The Fallen Soldiers who rest in the Ancona War Cemetery

Mr. Ambassador, you have a very deep connection both with the Marche Region and with WWII. The Ancona War Cemetery recently became a source of interest for you. Could you tell us why?

As you say, I have been living part of my life in the Marche Region. With the help of several sources, I was able to find out about the Veterans buried in the Ancona War Cemetery with rather astounding details about some of them. As an example, one man survived the sinking of the Titanic and his story is still in part a mystery. I became interested in finding answers to some questions. For example, why did so many of those who rest there die on Dec. 8, 1943.

Could you give us some general information?

There are 1,021 Soldiers buried there. Sadly, not all identified.
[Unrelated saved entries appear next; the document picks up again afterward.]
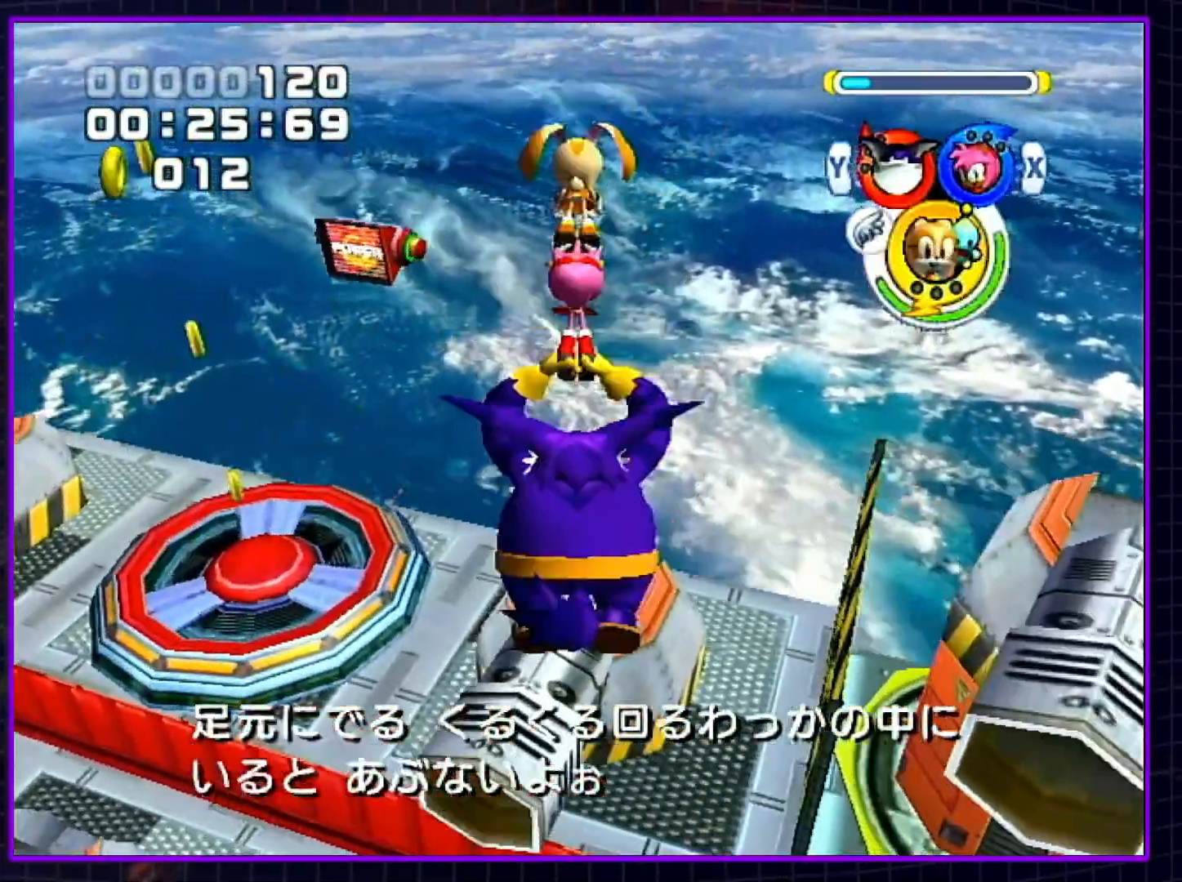
{"buttons": ["A"], "left_stick": "up", "right_stick": "center", "events": [[67, "A", "up"], [133, "A", "down"], [217, "A", "up"], [283, "A", "down"], [367, "A", "up"], [433, "A", "down"]]}
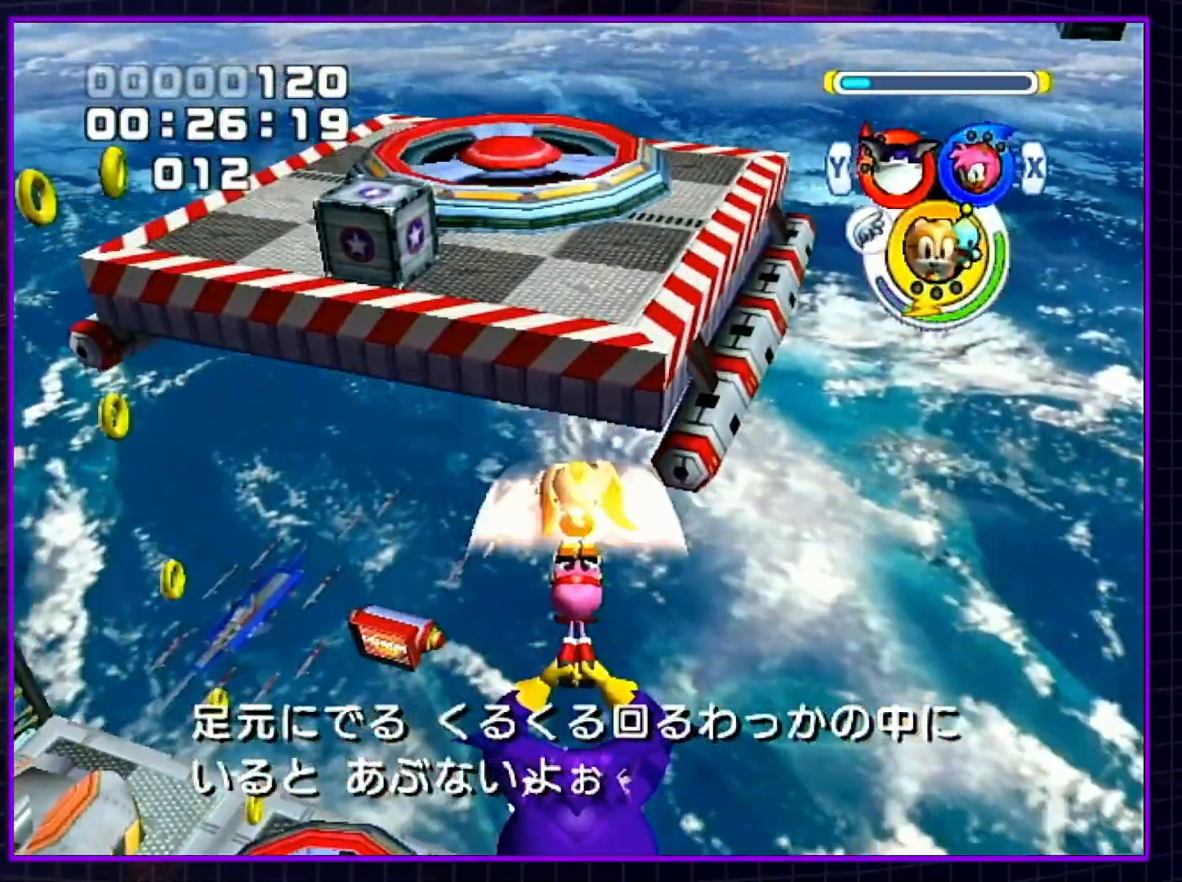
{"buttons": ["A"], "left_stick": "up", "right_stick": "center", "events": [[33, "A", "up"], [33, "L1", "down"], [67, "A", "down"], [117, "L1", "up"]]}
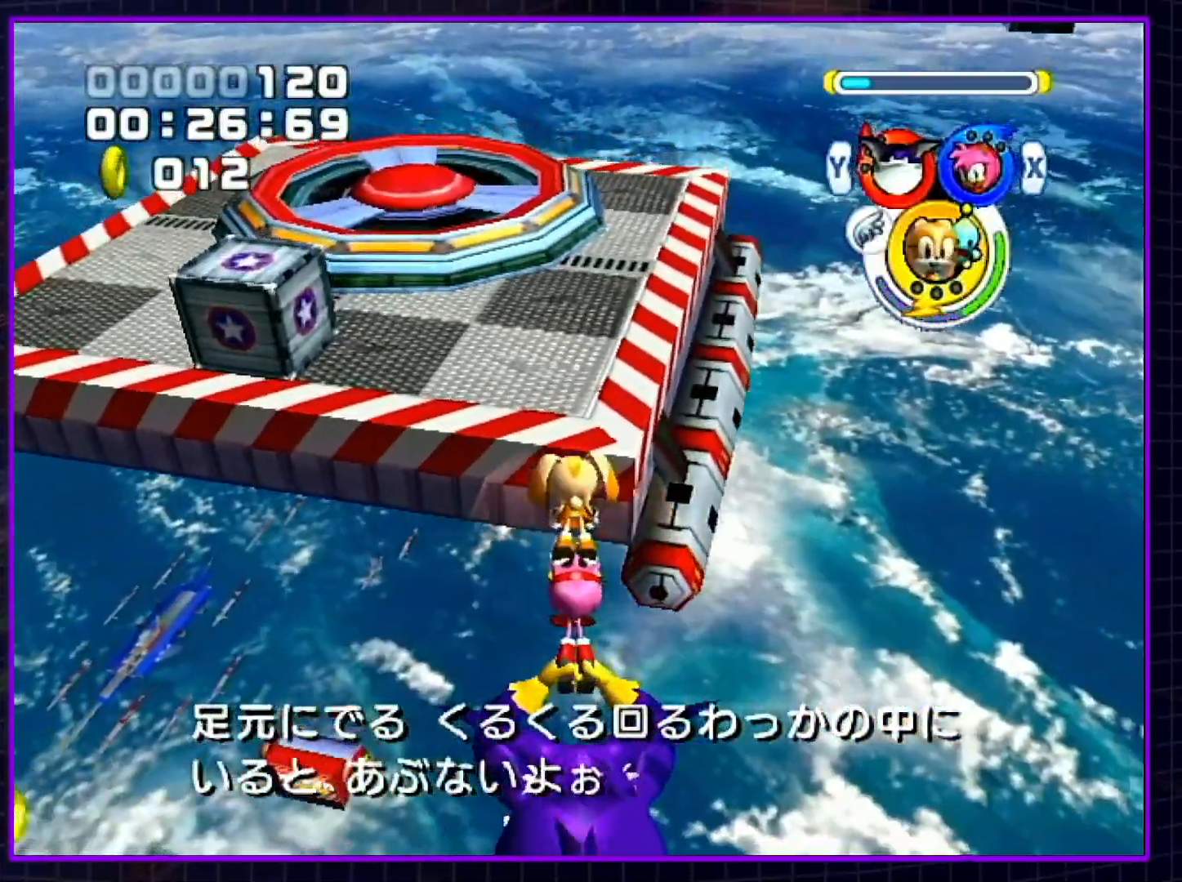
{"buttons": ["A"], "left_stick": "up", "right_stick": "center", "events": [[317, "B", "down"], [500, "B", "up"]]}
They are from many different Countries, from Canada to India, from New Zealand to Cyprus, South Africa, Mauritius, Seychelles and many others. They were serving with the 8th Army in Europe with the huge responsibility of eradicating the Nazi fascist regime. The price, in terms of human lives and destruction was immeasurable.

Your attention was drawn to a date that appears on over 60 headstones.

Indeed. About 60 Soldiers lost their lives that very day. They were South Africans, New Zealanders, British. They were prisoners of war who had been brought to L’Aquila from different Italian camps and loaded on a train that was bombed December 8, 1943. They were brought to Ancona after having been temporarily buried mainly in Macerata and in Fermo. It is disheartening to read the age carved on their headstones: 19, 20 and among the “older”, 37.

Two are from Countries one would never expect to find

The majority are British. But there are two fallen Soldiers from the Seychelles, also with the British Army: Joseph Estilico and Renald Athanase.

You were mentioning a Titanic survivor who became a British Soldier

His is an incredible story. His name is Thomas Arthur Whiteley. He had found a job on the Titanic. He survived her sinking, clinging on pieces of the ship in freezing temperatures. He spent some time in the United States. Became an actor. Returned to England. In 1943, he was Warrant Officer with the Royal Air Force and in August/September 1944 he was on the Adriatic coast. October 11, 1944, at age 50, he died perhaps of a heart attack while being carried to a local hospital

One of Italian origin

Among the 161 Canadians who rest at Ancona there is one of Italian origin. Vincent Di Falco. His parents were from the Molise region and had migrated to Montreal. He was born September 8, 1912. Served with the Hastings and Prince Edwards Regiment, also known and Hasty P’s. He was killed near Isola del Piano, Metauro River area, August 25, 1944

There are 57 headstones with no name. They are Known but to God.